**Trecho selecionado**
# # # # #
Olhar de Cinema faz brilhar “O Sol das Mariposas” e outro Mário de Andrade

Foto: “O Sol das Mariposas”, de Fábio Allon

Por Maria do Rosário Caetano

Nesta quarta-feira, 19 de junho, a décima-terceira edição do Olhar de Cinema – Festival Internacional de Curitiba fará a entrega do Troféu Olhar aos melhores longas e curtas-metragens de suas competições brasileira e internacional. Serão atribuídos oito prêmios à produção nacional, somados à escolha do júri popular.

Para a boa safra de filmes estrangeiros serão atribuídos apenas dois prêmios (pelo júri oficial) e um pelo júri popular. O festival curitibano, por sorte, não é devoto da reforma agrária de troféus, prática recorrente em festivais brasileiros.

A menina dos olhos do Olhar curitibano tornou-se, nos últimos anos, a produção brasileira. E, nessa edição, o estado anfitrião marca presença com forte concorrente — o longa-metragem “O Sol das Mariposas”, de Fábio Allon. Em pelo menos duas categorias, ele larga com favoritismo — melhor atriz e roteiro.

“O Sol das Mariposas” marca a promissora estreia solo do arquiteto e professor da Unespar (Universidade Estadual do Paraná) Fábio Allon no longa-metragem. Ele escreveu o roteiro de seu denso drama rural em parceria com Cláudia Lopes Borio. Juntos, escolheram as terras vermelhas de Londrina, Guaravera e Cambé, no norte pioneiro do Paraná, como cenário.
# # # # #
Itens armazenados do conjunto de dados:
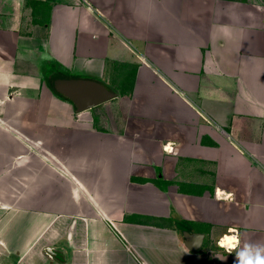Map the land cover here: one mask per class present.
<instances>
[{"label": "crops", "instance_id": "1", "mask_svg": "<svg viewBox=\"0 0 264 264\" xmlns=\"http://www.w3.org/2000/svg\"><path fill=\"white\" fill-rule=\"evenodd\" d=\"M109 67L100 125L46 83ZM0 197L18 264H235L230 228L264 241V0H0Z\"/></svg>", "mask_w": 264, "mask_h": 264}, {"label": "rangeland", "instance_id": "2", "mask_svg": "<svg viewBox=\"0 0 264 264\" xmlns=\"http://www.w3.org/2000/svg\"><path fill=\"white\" fill-rule=\"evenodd\" d=\"M55 66V65H54ZM49 67L50 66H47V65H44L41 67L40 70H43V71H49ZM55 69V67H54ZM57 70V69H56ZM122 70H123V73H127V72H131L133 71V68H128L125 70L124 69H121L119 68V73L118 70H117V67L116 68H112V67H109V69H107V73L105 74H100L98 72H82L81 74H75V73H69V76H79V77H91V78H94V79H97L99 81H101L102 83H104L105 85H107V87L111 90H113L116 95H122L125 90H127V88L129 87L130 85V80H131V77L130 76H127L126 78L123 77L121 74H122ZM121 71V72H120ZM81 75V76H80ZM123 79H126V82H123ZM121 100H126V99H121ZM120 100V101H121ZM115 105V104H114ZM113 103H111V106H114ZM117 106V105H115ZM124 107H127L126 105H124ZM85 112V111H84ZM91 116H92V122L96 125H100L102 123H104L105 121V114L103 113V111H101L100 107L99 108H96V109H92L91 111H89ZM88 113H86V119L88 120L89 118V115ZM139 181H143V180H139ZM144 182H147V181H144ZM2 197H0L1 199ZM143 196H140L139 197V204H135L134 202L132 204H126L127 206H130V207H134V208H144V207H148L147 206V203L143 200ZM136 205V206H135ZM157 209V208H155ZM10 219H19V213L18 214H14L13 212H4V211H0V264H18V258H17V255L19 254L16 250V247H18L19 245H16L14 243V241H18V239H14L13 241L11 242H8L6 243V247L3 243V241L7 238V236H9L10 234L15 238L16 236L19 238V235H20V230H19V227L16 226L15 223H10V222H18L17 221H10ZM11 248V253H8L9 252V248ZM206 247V242H204L201 250L199 252H201L202 250H204V248ZM8 249V250H7ZM6 250V251H5ZM9 254H12V259H10L8 256Z\"/></svg>", "mask_w": 264, "mask_h": 264}, {"label": "water", "instance_id": "3", "mask_svg": "<svg viewBox=\"0 0 264 264\" xmlns=\"http://www.w3.org/2000/svg\"><path fill=\"white\" fill-rule=\"evenodd\" d=\"M55 92L66 98L77 113L91 110L114 99L116 93L101 82L88 78H57L52 83ZM184 246L190 252L198 251L204 236L197 233L184 232ZM47 254L60 260L57 250L47 249Z\"/></svg>", "mask_w": 264, "mask_h": 264}, {"label": "clouds", "instance_id": "4", "mask_svg": "<svg viewBox=\"0 0 264 264\" xmlns=\"http://www.w3.org/2000/svg\"><path fill=\"white\" fill-rule=\"evenodd\" d=\"M164 151L172 154L171 142L164 146ZM217 199H220L221 189L217 188ZM231 195V194H229ZM229 233L224 234L217 241L219 247L224 248L229 254L235 252V264H264V241H245L241 246L239 232L230 228Z\"/></svg>", "mask_w": 264, "mask_h": 264}, {"label": "trees", "instance_id": "5", "mask_svg": "<svg viewBox=\"0 0 264 264\" xmlns=\"http://www.w3.org/2000/svg\"><path fill=\"white\" fill-rule=\"evenodd\" d=\"M81 76V75H80ZM125 76L127 77V76H130L131 77V81H132V79H133V71H131L130 73L129 72H127V73H125ZM57 78H88V79H92V80H97V79H94V78H91V77H79V76H69V74L68 73H62V72H58V73H54L52 76H50L48 79L46 78V83H47V85H48V87L60 98V99H62V100H64V101H67V102H69L66 98H64L63 96H61L60 94H58L57 92H55L54 91V89H53V85H52V83H53V81L55 80V79H57ZM97 81H99V80H97ZM99 82H101V81H99ZM102 83V82H101ZM103 85H105L104 83H102ZM131 85H132V82H131ZM106 87H107V85H105ZM108 88V87H107ZM131 92V86H130V88L128 87L127 88V90H125V93L126 94H129ZM124 93V94H125ZM165 184V183H164ZM203 192V188H200V192L199 193H202Z\"/></svg>", "mask_w": 264, "mask_h": 264}]
</instances>
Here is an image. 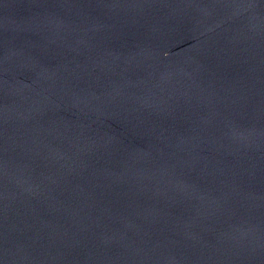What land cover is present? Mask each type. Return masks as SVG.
Here are the masks:
<instances>
[{
    "label": "water",
    "instance_id": "water-1",
    "mask_svg": "<svg viewBox=\"0 0 264 264\" xmlns=\"http://www.w3.org/2000/svg\"><path fill=\"white\" fill-rule=\"evenodd\" d=\"M0 264H264V0H0Z\"/></svg>",
    "mask_w": 264,
    "mask_h": 264
}]
</instances>
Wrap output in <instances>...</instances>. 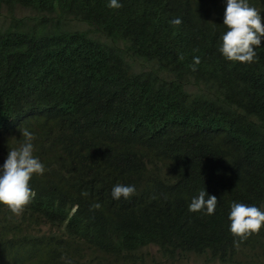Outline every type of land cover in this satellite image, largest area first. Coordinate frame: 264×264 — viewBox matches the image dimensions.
<instances>
[{
	"label": "trees",
	"instance_id": "1",
	"mask_svg": "<svg viewBox=\"0 0 264 264\" xmlns=\"http://www.w3.org/2000/svg\"><path fill=\"white\" fill-rule=\"evenodd\" d=\"M81 1L0 0V10L20 3L47 10L58 6L64 15ZM202 3L212 15L224 16L227 0ZM249 4L264 17V0ZM88 21L106 30L102 20ZM72 29L71 34L34 36L26 40L28 49L0 26V64L14 59L3 71L8 91L0 97V133H12L20 145V129H27L35 136L34 155H48L57 150V126L65 110L88 111L106 102L122 117L117 128L125 126L131 139L154 158L164 187H170L150 199L123 204L103 197L97 222L115 236L151 240L159 247L162 264H178L188 253L210 264L214 257L236 252L228 250L235 239L228 219L231 204L255 202L263 204L264 211V39L255 49V83L249 91L240 88L243 67L232 71L235 65L219 55L221 30L213 20L205 24L206 36L188 57L171 65L168 80L160 71L146 80L128 76L95 38L100 33L77 24ZM205 52L215 53L212 69L204 72L195 65L192 71L194 57ZM193 180L218 194L213 215L189 212L192 199L180 187ZM115 182L106 175L78 184L102 196L112 192ZM241 251L253 262L264 258V226Z\"/></svg>",
	"mask_w": 264,
	"mask_h": 264
},
{
	"label": "clouds",
	"instance_id": "2",
	"mask_svg": "<svg viewBox=\"0 0 264 264\" xmlns=\"http://www.w3.org/2000/svg\"><path fill=\"white\" fill-rule=\"evenodd\" d=\"M19 8L31 15L18 19ZM5 9L12 21L3 20L0 26L10 31L17 45L30 49L26 40L54 32L71 34L77 24L84 31L100 33L95 38L117 59L118 67L139 80L158 71L168 80L171 65L188 57L206 36L205 24L213 20L221 30V54L217 52L235 65L232 71L243 67L240 88L250 91L255 83L251 64L258 60L255 49L264 39V17L249 0H227L220 17L209 13L202 0H82L64 15L58 6L47 10L15 3L3 7L0 15ZM92 17L102 20L106 30L91 24ZM214 55L194 57L192 71L198 65L208 72L215 64ZM13 62L9 58L0 64V97L8 91L3 71ZM120 120L106 102L88 111L67 109L57 126V150L41 156L34 155L35 136L29 130L20 129V145L12 133H0V264H162L159 247L151 240L115 236L95 216L103 197L123 204L150 199L170 187H164L154 158L131 139L125 126L117 128ZM106 175L116 181L109 195H97L78 184ZM180 189L192 199L189 212L215 213L218 194L194 180ZM262 205L231 204L228 219L235 239L228 250L236 252L214 257L210 264H264V258L253 262L241 251L264 226ZM178 264L206 263L202 256L188 253Z\"/></svg>",
	"mask_w": 264,
	"mask_h": 264
},
{
	"label": "rangeland",
	"instance_id": "3",
	"mask_svg": "<svg viewBox=\"0 0 264 264\" xmlns=\"http://www.w3.org/2000/svg\"><path fill=\"white\" fill-rule=\"evenodd\" d=\"M31 15V12L30 11H27V10H24V9H21L19 8L18 11H17V18L18 19H23L27 16H30ZM3 20H8V21H12L11 20V16L8 12L7 9L3 10V13L2 15H0V22L3 21Z\"/></svg>",
	"mask_w": 264,
	"mask_h": 264
},
{
	"label": "bare ground",
	"instance_id": "4",
	"mask_svg": "<svg viewBox=\"0 0 264 264\" xmlns=\"http://www.w3.org/2000/svg\"><path fill=\"white\" fill-rule=\"evenodd\" d=\"M181 240V239H180ZM232 242V241H231ZM179 249V248H178ZM206 249V248H205ZM208 249V248H207ZM234 249V248H233ZM236 249V248H235ZM234 249V250H235ZM175 251V250H174ZM178 251V250H177ZM238 251V250H237ZM185 252V251H184ZM189 252V251H188ZM219 252V251H218ZM228 252V251H227ZM219 254V253H218ZM175 255V254H174ZM176 256V255H175ZM175 256H174V258H175ZM178 258V257H177ZM209 258V257H208ZM169 261V260H168ZM179 262V261H178ZM166 264H168V262L166 263Z\"/></svg>",
	"mask_w": 264,
	"mask_h": 264
}]
</instances>
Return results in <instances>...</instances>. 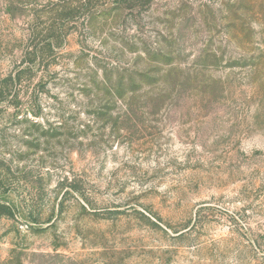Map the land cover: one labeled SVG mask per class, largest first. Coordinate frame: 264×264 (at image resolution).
I'll return each instance as SVG.
<instances>
[{
	"label": "rangeland",
	"instance_id": "1",
	"mask_svg": "<svg viewBox=\"0 0 264 264\" xmlns=\"http://www.w3.org/2000/svg\"><path fill=\"white\" fill-rule=\"evenodd\" d=\"M0 264H264V0H0Z\"/></svg>",
	"mask_w": 264,
	"mask_h": 264
}]
</instances>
# # # # #
**Objetivos**
A: Responda às perguntas abaixo com base na reportagem sobre o Olhar de Cinema.
(i) Em que dia o festival fará a entrega do Troféu Olhar?
(ii) Quantos prêmios o júri oficial atribuirá aos filmes estrangeiros?
(iii) Com quem Fábio Allon escreveu o roteiro de "O Sol das Mariposas"?
B: Repita fielmente todo o trecho da reportagem sobre o Olhar de Cinema que vai desde "A menina dos" até "Paraná, como cenário.", incluindo essas palavras.
Baseie-se somente na reportagem sobre o Olhar de Cinema.

**Respostas dos exercícios**
A:
(i) Na quarta-feira, 19 de junho.
(ii) Dois prêmios.
(iii) Com Cláudia Lopes Borio.

B:
A menina dos olhos do Olhar curitibano tornou-se, nos últimos anos, a produção brasileira. E, nessa edição, o estado anfitrião marca presença com forte concorrente — o longa-metragem “O Sol das Mariposas”, de Fábio Allon. Em pelo menos duas categorias, ele larga com favoritismo — melhor atriz e roteiro.

“O Sol das Mariposas” marca a promissora estreia solo do arquiteto e professor da Unespar (Universidade Estadual do Paraná) Fábio Allon no longa-metragem. Ele escreveu o roteiro de seu denso drama rural em parceria com Cláudia Lopes Borio. Juntos, escolheram as terras vermelhas de Londrina, Guaravera e Cambé, no norte pioneiro do Paraná, como cenário.